В тот день, как и во все предыдущие, я собиралась снова попробовать поговорить с Яном. Если Амелия и правда ушла от него, или, по крайней мере, не окажется рядом, у меня, возможно, получится. С моего неудавшегося визита прошел уже месяц, и каждый божий день на протяжении этого месяца во мне боролись тоска по нему, раскаянье и бешеный стыд. Я начинала плакать от одной мысли о его осуждающем взгляде, полном усталости и обреченности на вечное непринятие обществом, и просто не могла заставить себя пойти. Трубку Ян по-прежнему не брал. Каждый день я ждала, что он наконец позвонит. Представляла, как он будет злобно шипеть или кричать в трубку, обвиняя и осуждая меня, как его злость будет вдалбливаться мне в мозг самым страшным наказанием из возможных. Но он не звонил.

Со всех сторон раздавалось мычание. Коровы, силясь отогнать слепней, лупили себя хвостами по спине и смотрели как я медленно качусь по узкой дорожке, подпрыгивая на кочках. Сегодня я поехала по длинной дороге — так мне должно хватить времени обо всем подумать. В тысячный раз в моем мозгу возникала эта картинка.

Вот я открываю знакомую калитку и иду по тропинке к мастерской. Дверь открыта, и я прячусь за ней, прислушиваясь к непривычной тишине. Чувствую, как сердце взбесившейся птицей колотится в грудной клетке. Смелости не хватает, и вот уже я, словно какой-то вор, огибаю дом и подхожу к окну. Чтобы заглянуть в него, мне приходится прикатить пень, на котором Ян рубит дрова. Взобравшись на него, я заглядываю в окно темной мастерской, где за небольшим квадратным столом в полумраке сидит человек. Он сидит ко мне вполоборота, почти спиной, и мягкий свет тусклой настенной лампы лежит в черных густых волосах. Как же все мне здесь знакомо — и этот стол, хранящий воспоминания обо мне, и эти фигурки в высоком деревянном шкафу, и инструменты, разбросанные по железной длинной столешнице. И мой милый друг. Он сидит и смотрит куда-то в свои мысли, медленно вращает в пальцах узкую стеклянную трубку. Иногда он поворачивает голову и задумчиво разглядывает стул, на котором обычно сижу я, и в такие моменты мне особенно хорошо видно его уставшее лицо. Нет, этот человек не прогонит меня, если я зайду. Не прогонит?

— Кто это? — вдруг отчетливо сказал голос то ли рядом со мной, то ли внутри меня. Или я просто подумала это сама? Я не знаю.

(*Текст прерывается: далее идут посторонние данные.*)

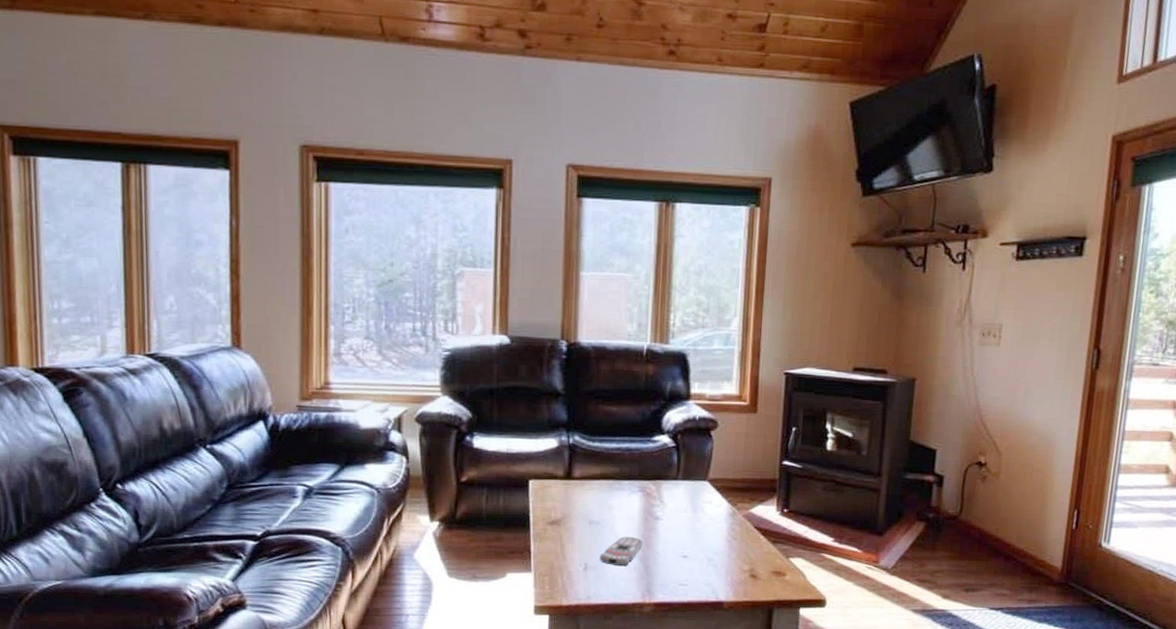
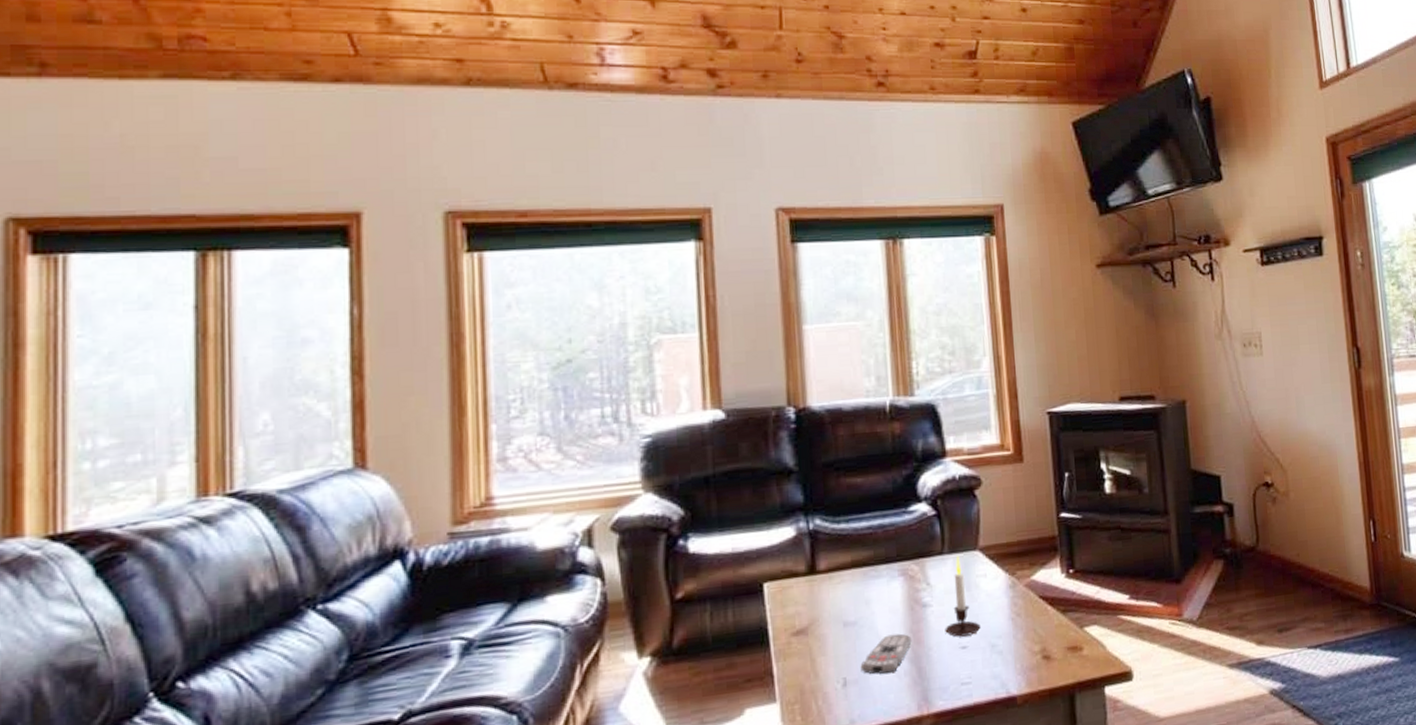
candle: none [671,483,701,548] -> present [945,556,981,637]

Между деревьями показался пирс, и на его краю сидел человек. Прямо на красном стуле, спиной ко мне, он сначала показался мне нереальным. Но я подходила все ближе, человек виделся отчетливее, а сердце колотилось яростнее, поднимаясь, кажется, чуть ли не к горлу. Почти никто, кроме меня и Яна, сюда не ходит. А последний месяц никто, кроме меня. Я прислонила велосипед к дереву. Руки вспотели, ноги двигались неохотно и медленно, каждый шаг становился вымученным, отвоёванным у страха. Но я упрямо шла. Он пришел, а значит все, что я пережила за эти недели, было не зря. Он пришел, чтобы меня простить. Чтобы вернуть.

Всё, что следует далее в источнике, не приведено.